All of the above definitions have been added to a single Makefile held in `$STADENROOT/src/mk/gap4_defs.mk' as the GAPDB_EXT_INC, GAPDB_EXT_OBJS and GAPDB_EXT_LIBS variables. When possible, these should be used in preference to hard coding the variable object filenames as this provides protection against future coding changes. So for example, if we have a program held in the file `demo.c' we could have a simple Makefile as follows.

SRCROOT=$(STADENROOT)/src
include $(SRCROOT)/mk/global.mk
include $(SRCROOT)/mk/$(MACHINE).mk

OBJS = $(O)/demo.o

LIBS = $(MISC_LIB)

$(O)/demo: $(OBJS)
        $(CLD) -o $ $(OBJS) $(LIBS) $(LIBSC)

If we now extend this program so that it requires the Gap4 I/O routines, the Makefile should be modified to:

SRCROOT=$(STADENROOT)/src
include $(SRCROOT)/mk/global.mk
include $(SRCROOT)/mk/$(MACHINE).mk
include $(SRCROOT)/mk/gap4_defs.mk

INCLUDES_E += $(GAPDB_EXT_INC)
-=-=-
**To do**
a) According to the Makefile passage, what advantage do the GAPDB_EXT_INC, GAPDB_EXT_OBJS and GAPDB_EXT_LIBS variables offer over hard-coding the object filenames?
b) List every file that the modified Makefile in the Makefile passage pulls in with an include line.
-=-=-
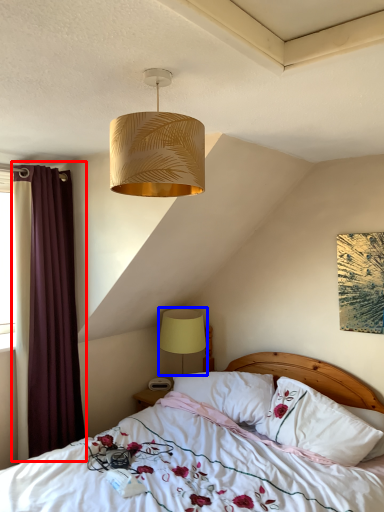
Question: Which of the following is the farthest to the observer, curtain (highlighted by a red box) or lamp (highlighted by a blue box)?

Choices:
 (A) curtain
 (B) lamp

Answer: (B)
-=-=-
**Expected responses**
a) They provide protection against future coding changes.

b)
- $(SRCROOT)/mk/global.mk
- $(SRCROOT)/mk/$(MACHINE).mk
- $(SRCROOT)/mk/gap4_defs.mk